La loi algérienne continue de rendre obligatoire l’obtention d’une autorisation préalable pour tenir un rassemblement public, et à Alger les manifestations publiques restent totalement interdites. Certaines manifestations menées par des proches de personnes disparues ont été tolérées, mais d’autres manifestations ou défilés pacifiques ont été dispersés par la force et des militants continuent de signaler des cas de harcèlement et d’intimidation.

Les autorités algériennes continuent de s’opposer à une surveillance internationale de leur bilan en matière de droits humains. Alors que l’Algérie est devenue membre du Conseil des droits de l’homme de l’ONU en 2014, les autorités algériennes n’ont pas encore accepté de visites du rapporteur spécial des Nations unies sur la torture et autres peines ou traitements cruels, inhumains ou dégradants et du Groupe de travail sur les disparitions forcées ou involontaires, malgré des demandes répétées faites en ce sens. De plus, elles s’abstiennent depuis plusieurs années d’accorder un visa à des organisations internationales de défense des droits humains.

Il est temps que la vérité soit faite, que justice soit rendue et que des réparations complètes soient accordées

Amnesty International estime que, dans une perspective de réconciliation nationale véritable et de paix durable, des mesures efficaces doivent être prises pour combattre l’impunité et pour veiller à ce que de graves violations des droits humains ne se reproduisent plus.

Amnesty International appelle les autorités algériennes à supprimer les dispositions de la législation actuelle qui contribuent à l’impunité et qui répriment pénalement le fait de critiquer publiquement les agissements des forces de sécurité. Elle les exhorte en outre à mener des enquêtes exhaustives, impartiales et indépendantes sur toutes les allégations de crimes de droit international et, quand il existe suffisamment de preuves recevables, à engager des poursuites contre les responsables présumés dans le cadre de procès équitables et sans recours à la peine de mort.
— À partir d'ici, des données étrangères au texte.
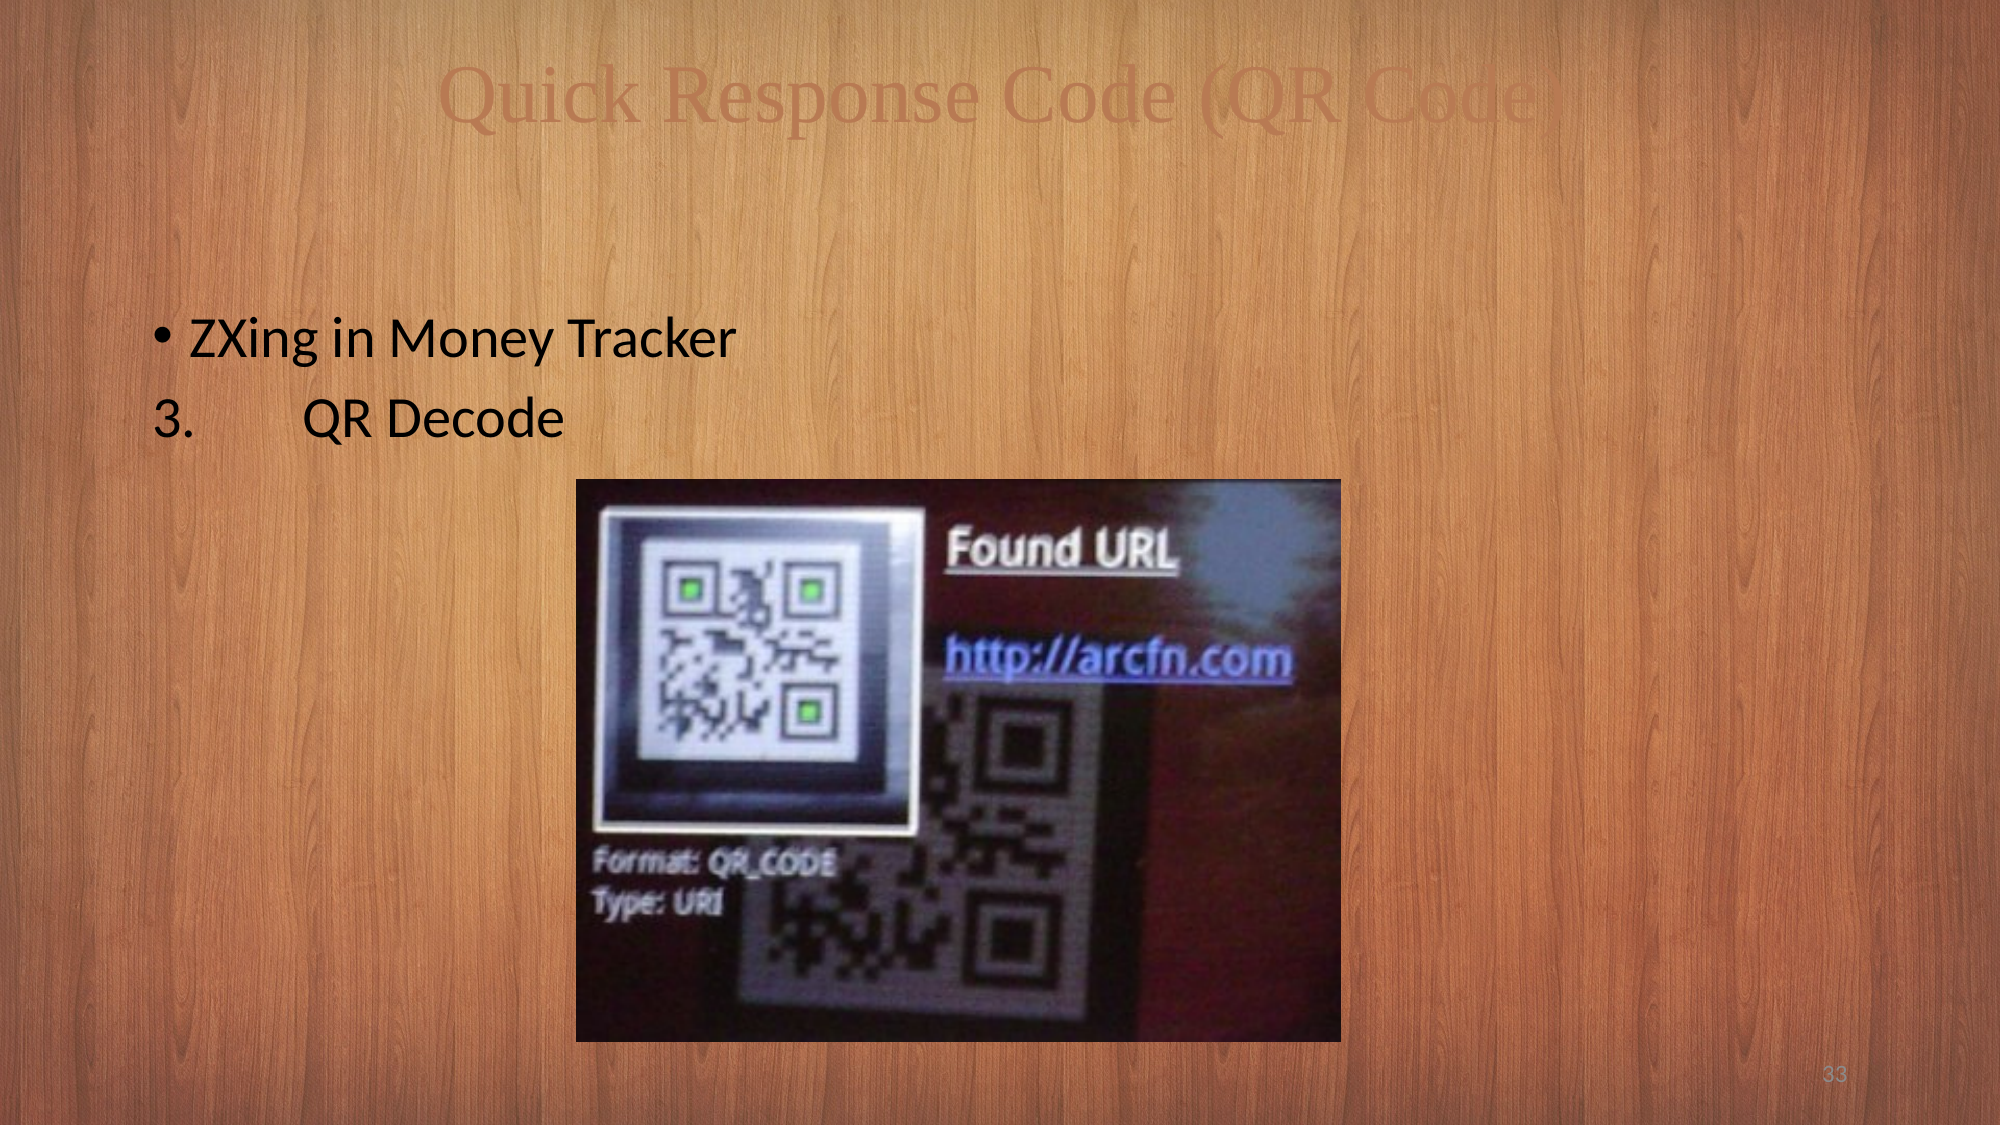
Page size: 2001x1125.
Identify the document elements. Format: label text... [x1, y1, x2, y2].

text_box Quick Response Code (QR Code) [140, 0, 1865, 179]
list ZXing in Money Tracker 3. QR Decode [137, 299, 1863, 1014]
slide_number 33 [1325, 1042, 1863, 1103]
picture [576, 479, 1341, 1042]
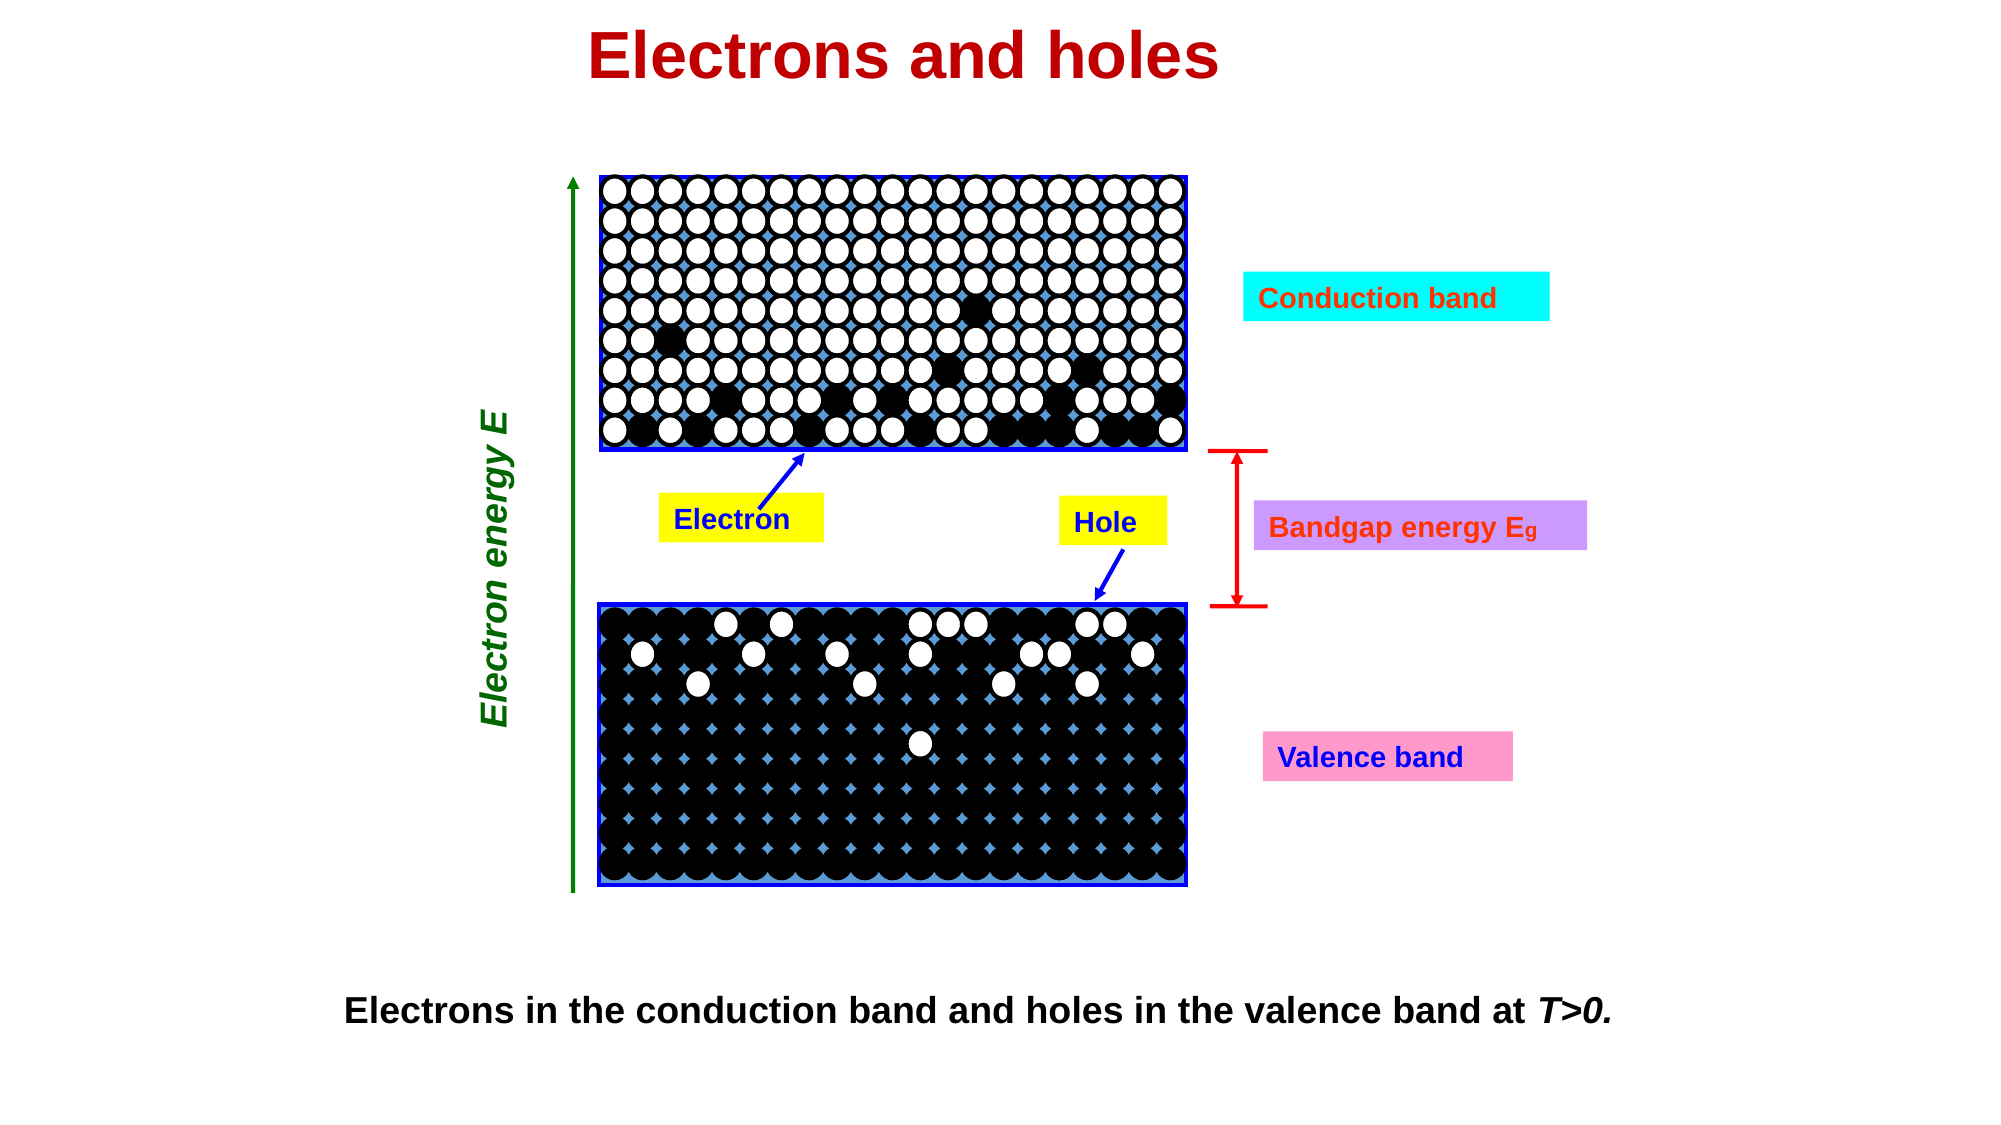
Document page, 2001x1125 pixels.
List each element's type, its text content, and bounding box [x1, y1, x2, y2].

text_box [461, 176, 1588, 894]
text_box Electrons in the conduction band and holes in the valence band at T>0. [329, 978, 1659, 1039]
title Electrons and holes [572, 4, 1332, 110]
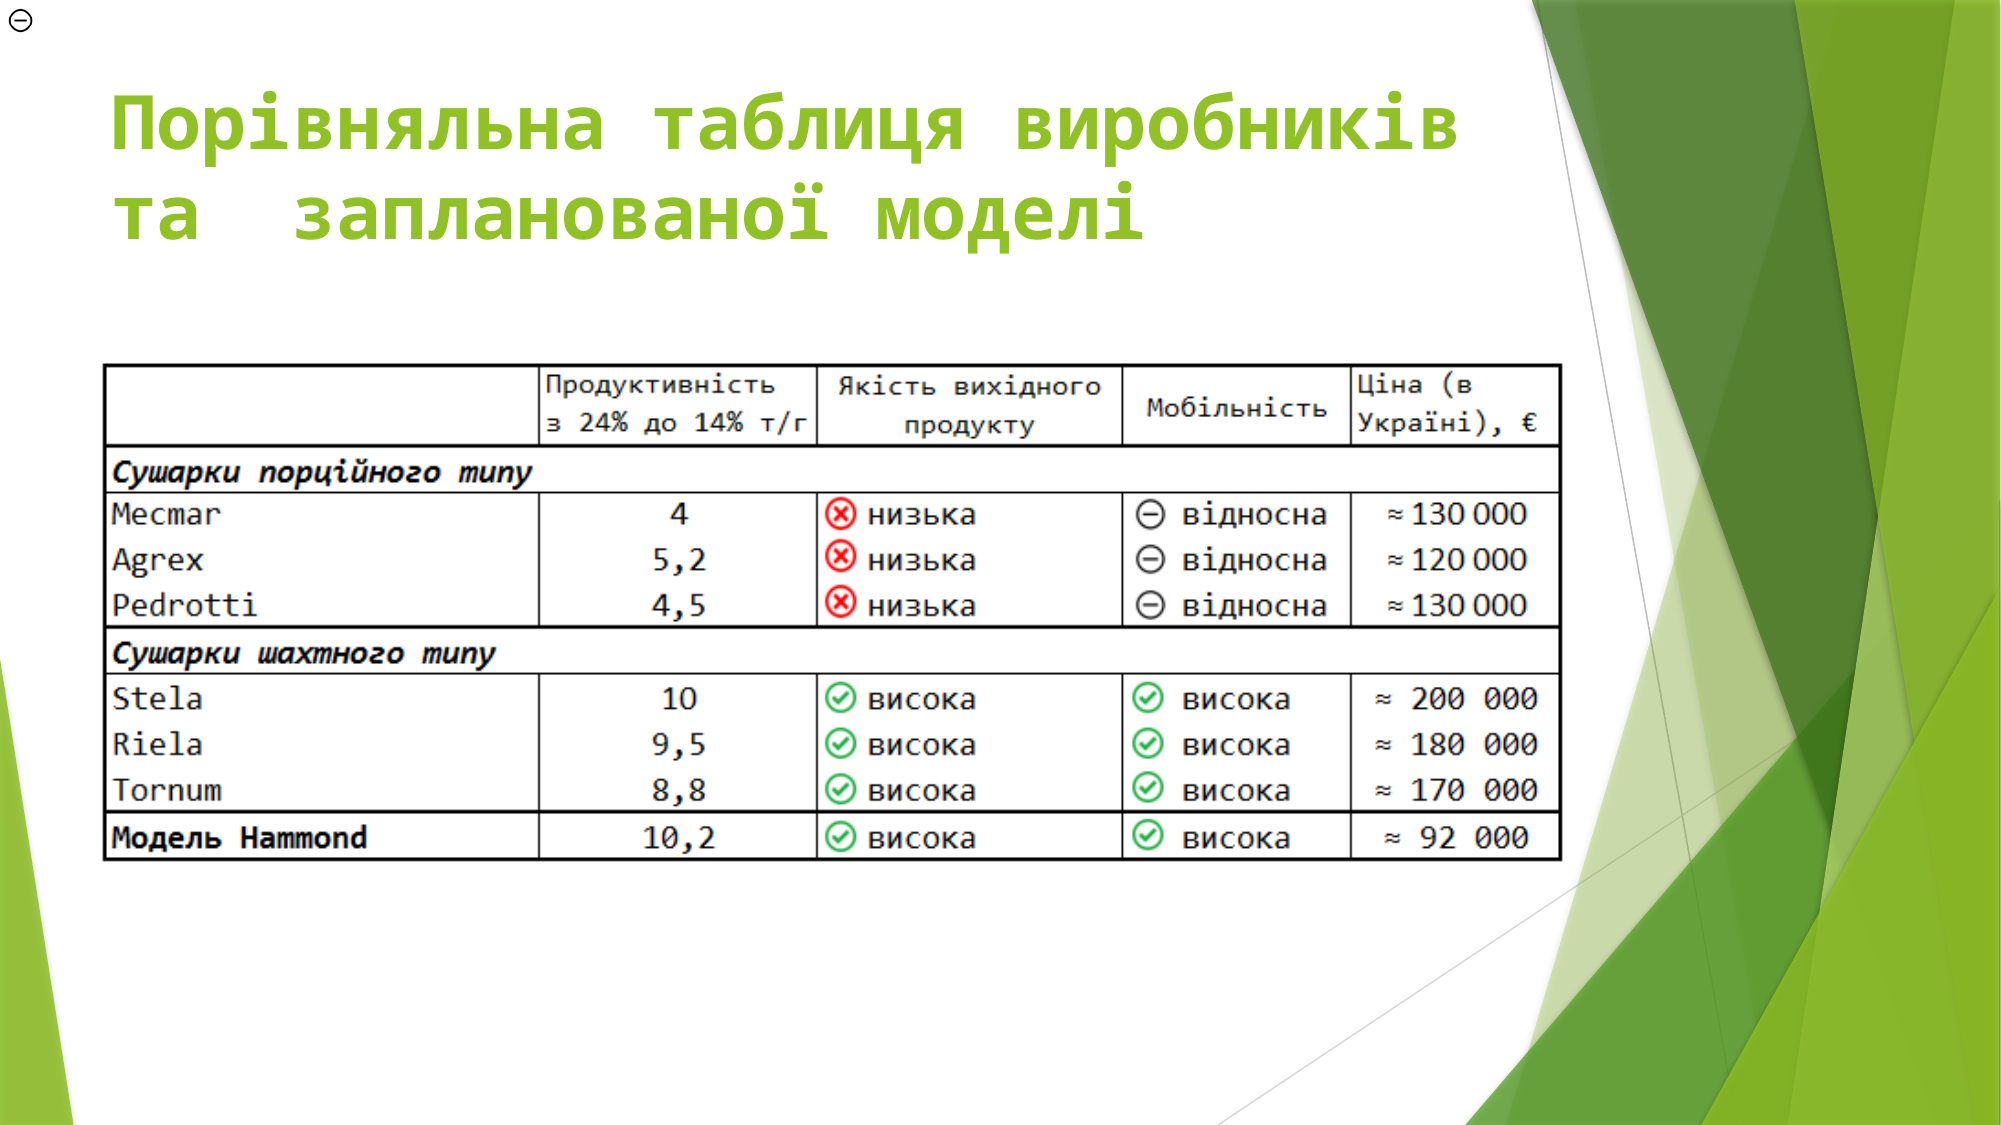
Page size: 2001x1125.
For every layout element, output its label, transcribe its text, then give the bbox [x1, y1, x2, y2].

La lumière doit être faite sur ce qu’il est advenu des victimes de disparition forcée et les proches de ces personnes doivent disposer d’un recours effectif.

Les autorités algériennes doivent également veiller à ce que le décret n° 14-26 s’applique aux victimes de toute forme de violence sexuelle et à ce que les victimes bénéficient de soins médicaux ainsi que d’une aide psychologique, sociale et autre permettant de faciliter leur rétablissement.

Elle les invite enfin à ratifier sans plus de délai la Convention internationale pour la protection de toutes les personnes contre les disparitions forcées, qu’elles ont signée en 2007.